Requirement>
Leaving out the images, return the data below exactly as it is written.

Records provided>
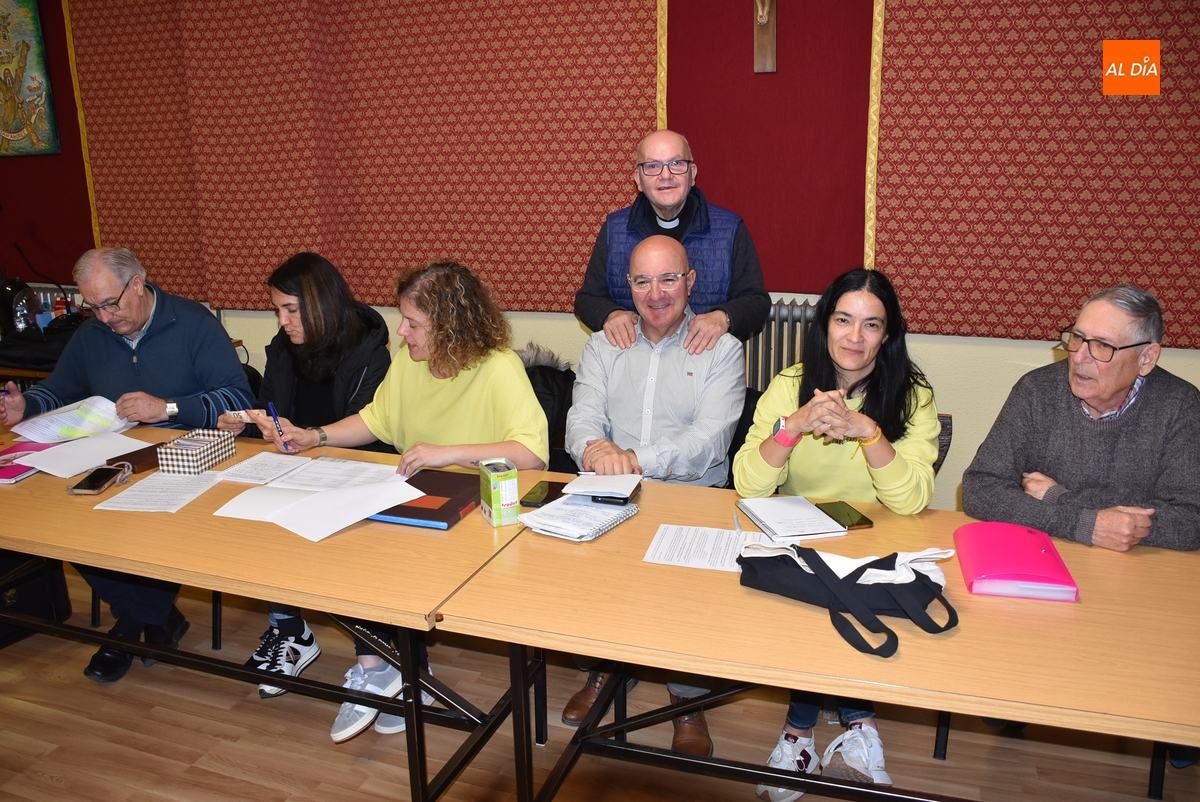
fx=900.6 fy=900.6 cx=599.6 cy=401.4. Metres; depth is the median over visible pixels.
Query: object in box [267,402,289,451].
pen
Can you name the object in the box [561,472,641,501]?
notebook
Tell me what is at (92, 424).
paper
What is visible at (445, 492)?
black folder
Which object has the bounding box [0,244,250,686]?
man
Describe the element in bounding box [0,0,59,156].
painting
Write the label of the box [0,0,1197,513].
wall
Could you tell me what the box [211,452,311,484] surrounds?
paper sheet
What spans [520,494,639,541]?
spiral notebook
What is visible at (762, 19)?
crucifix
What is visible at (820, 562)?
black bag
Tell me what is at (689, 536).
paper sheet
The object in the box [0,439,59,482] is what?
pink folder
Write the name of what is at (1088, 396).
man
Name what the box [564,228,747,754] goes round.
man
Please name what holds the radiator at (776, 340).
attached to the wall
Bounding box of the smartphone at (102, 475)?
[67,463,130,495]
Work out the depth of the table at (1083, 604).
1.67 m
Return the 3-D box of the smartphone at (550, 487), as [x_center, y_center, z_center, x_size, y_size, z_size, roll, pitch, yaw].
[-0.141,0.229,2.269,0.080,0.010,0.163,4,15,20]
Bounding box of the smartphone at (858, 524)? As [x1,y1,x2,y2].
[816,501,873,529]
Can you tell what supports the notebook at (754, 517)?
on the table at (1083, 604)
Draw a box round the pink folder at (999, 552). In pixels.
[955,520,1080,601]
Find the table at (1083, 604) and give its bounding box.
[434,478,1199,801]
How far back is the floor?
2.50 m
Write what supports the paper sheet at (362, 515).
on the left table at (3, 543)
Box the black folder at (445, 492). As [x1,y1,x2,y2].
[368,467,481,529]
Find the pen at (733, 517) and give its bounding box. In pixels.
[731,509,741,531]
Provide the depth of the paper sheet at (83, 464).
2.62 m
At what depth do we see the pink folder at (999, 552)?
1.79 m
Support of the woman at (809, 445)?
on the chair at (945, 424)
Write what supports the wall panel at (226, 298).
attached to the wall
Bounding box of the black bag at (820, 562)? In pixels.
[736,539,958,658]
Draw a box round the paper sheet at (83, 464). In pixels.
[16,430,147,477]
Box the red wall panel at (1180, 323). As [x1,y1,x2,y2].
[874,0,1199,350]
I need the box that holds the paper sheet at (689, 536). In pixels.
[642,523,760,571]
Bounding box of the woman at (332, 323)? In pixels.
[218,250,395,694]
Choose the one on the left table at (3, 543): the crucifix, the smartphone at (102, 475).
the smartphone at (102, 475)
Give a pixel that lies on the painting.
(19, 127)
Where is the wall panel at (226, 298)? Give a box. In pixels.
[69,0,662,316]
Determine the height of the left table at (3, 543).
0.751 m
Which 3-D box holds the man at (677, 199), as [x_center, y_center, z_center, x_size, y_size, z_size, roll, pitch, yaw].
[0.257,-0.181,3.289,0.645,1.513,0.579,4,15,20]
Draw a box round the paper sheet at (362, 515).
[211,459,425,542]
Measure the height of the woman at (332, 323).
1.215 m
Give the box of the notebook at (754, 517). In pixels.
[735,494,848,540]
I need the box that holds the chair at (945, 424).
[933,413,953,475]
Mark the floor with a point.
(358, 742)
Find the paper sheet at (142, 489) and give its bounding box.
[92,470,220,512]
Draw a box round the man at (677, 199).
[577,130,766,353]
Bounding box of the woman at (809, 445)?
[733,265,944,798]
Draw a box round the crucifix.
[753,0,777,72]
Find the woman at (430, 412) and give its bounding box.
[245,253,547,738]
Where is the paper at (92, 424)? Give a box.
[10,394,134,443]
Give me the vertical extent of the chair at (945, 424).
0.721 m
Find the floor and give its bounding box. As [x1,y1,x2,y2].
[0,562,1198,801]
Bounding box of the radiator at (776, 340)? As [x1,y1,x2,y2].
[744,300,814,391]
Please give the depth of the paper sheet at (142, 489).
2.31 m
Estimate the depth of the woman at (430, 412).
2.56 m
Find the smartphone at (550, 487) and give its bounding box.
[519,479,569,507]
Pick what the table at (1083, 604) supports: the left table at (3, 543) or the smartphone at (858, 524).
the smartphone at (858, 524)
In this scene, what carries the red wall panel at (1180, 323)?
attached to the wall
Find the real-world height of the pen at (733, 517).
0.011 m
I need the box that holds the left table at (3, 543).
[0,418,550,801]
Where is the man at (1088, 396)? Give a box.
[962,283,1199,557]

Answer section>
fx=900.6 fy=900.6 cx=599.6 cy=401.4. Metres; depth is the median over visible pixels.
Query: object in box [267,402,289,451].
pen
Can you name the object in the box [561,472,641,501]?
notebook
Tell me what is at (92, 424).
paper
What is visible at (445, 492)?
black folder
Which object has the bounding box [0,244,250,686]?
man
Describe the element in bounding box [0,0,59,156].
painting
Write the label of the box [0,0,1197,513].
wall
Could you tell me what the box [211,452,311,484] surrounds?
paper sheet
What spans [520,494,639,541]?
spiral notebook
What is visible at (762, 19)?
crucifix
What is visible at (820, 562)?
black bag
Tell me what is at (689, 536).
paper sheet
The object in the box [0,439,59,482] is what?
pink folder
Write the name of what is at (1088, 396).
man
Name what the box [564,228,747,754] goes round.
man
Please name what holds the radiator at (776, 340).
attached to the wall
Bounding box of the smartphone at (102, 475)?
[67,463,130,495]
Work out the depth of the table at (1083, 604).
1.67 m
Return the 3-D box of the smartphone at (550, 487), as [x_center, y_center, z_center, x_size, y_size, z_size, roll, pitch, yaw].
[-0.141,0.229,2.269,0.080,0.010,0.163,4,15,20]
Bounding box of the smartphone at (858, 524)? As [x1,y1,x2,y2].
[816,501,873,529]
Can you tell what supports the notebook at (754, 517)?
on the table at (1083, 604)
Draw a box round the pink folder at (999, 552). In pixels.
[955,520,1080,601]
Find the table at (1083, 604) and give its bounding box.
[434,478,1199,801]
How far back is the floor?
2.50 m
Write what supports the paper sheet at (362, 515).
on the left table at (3, 543)
Box the black folder at (445, 492). As [x1,y1,x2,y2].
[368,467,481,529]
Find the pen at (733, 517) and give its bounding box. In pixels.
[731,509,741,531]
Provide the depth of the paper sheet at (83, 464).
2.62 m
At what depth do we see the pink folder at (999, 552)?
1.79 m
Support of the woman at (809, 445)?
on the chair at (945, 424)
Write what supports the wall panel at (226, 298).
attached to the wall
Bounding box of the black bag at (820, 562)? In pixels.
[736,539,958,658]
Draw a box round the paper sheet at (83, 464). In pixels.
[16,430,147,477]
Box the red wall panel at (1180, 323). As [x1,y1,x2,y2].
[874,0,1199,350]
I need the box that holds the paper sheet at (689, 536). In pixels.
[642,523,760,571]
Bounding box of the woman at (332, 323)? In pixels.
[218,250,395,694]
Choose the one on the left table at (3, 543): the crucifix, the smartphone at (102, 475).
the smartphone at (102, 475)
Give a pixel that lies on the painting.
(19, 127)
Where is the wall panel at (226, 298)? Give a box. In pixels.
[69,0,662,316]
Determine the height of the left table at (3, 543).
0.751 m
Which 3-D box holds the man at (677, 199), as [x_center, y_center, z_center, x_size, y_size, z_size, roll, pitch, yaw].
[0.257,-0.181,3.289,0.645,1.513,0.579,4,15,20]
Draw a box round the paper sheet at (362, 515).
[211,459,425,542]
Measure the height of the woman at (332, 323).
1.215 m
Give the box of the notebook at (754, 517). In pixels.
[735,494,848,540]
I need the box that holds the chair at (945, 424).
[933,413,953,475]
Mark the floor with a point.
(358, 742)
Find the paper sheet at (142, 489) and give its bounding box.
[92,470,220,512]
Draw a box round the man at (677, 199).
[577,130,766,353]
Bounding box of the woman at (809, 445)?
[733,265,944,798]
Draw a box round the crucifix.
[753,0,777,72]
Find the woman at (430, 412) and give its bounding box.
[245,253,547,738]
Where is the paper at (92, 424)? Give a box.
[10,394,134,443]
Give me the vertical extent of the chair at (945, 424).
0.721 m
Find the floor and give its bounding box. As [x1,y1,x2,y2].
[0,562,1198,801]
Bounding box of the radiator at (776, 340)? As [x1,y1,x2,y2].
[744,300,814,391]
Please give the depth of the paper sheet at (142, 489).
2.31 m
Estimate the depth of the woman at (430, 412).
2.56 m
Find the smartphone at (550, 487) and give its bounding box.
[519,479,569,507]
Pick what the table at (1083, 604) supports: the left table at (3, 543) or the smartphone at (858, 524).
the smartphone at (858, 524)
In this scene, what carries the red wall panel at (1180, 323)?
attached to the wall
Find the real-world height of the pen at (733, 517).
0.011 m
I need the box that holds the left table at (3, 543).
[0,418,550,801]
Where is the man at (1088, 396)? Give a box.
[962,283,1199,557]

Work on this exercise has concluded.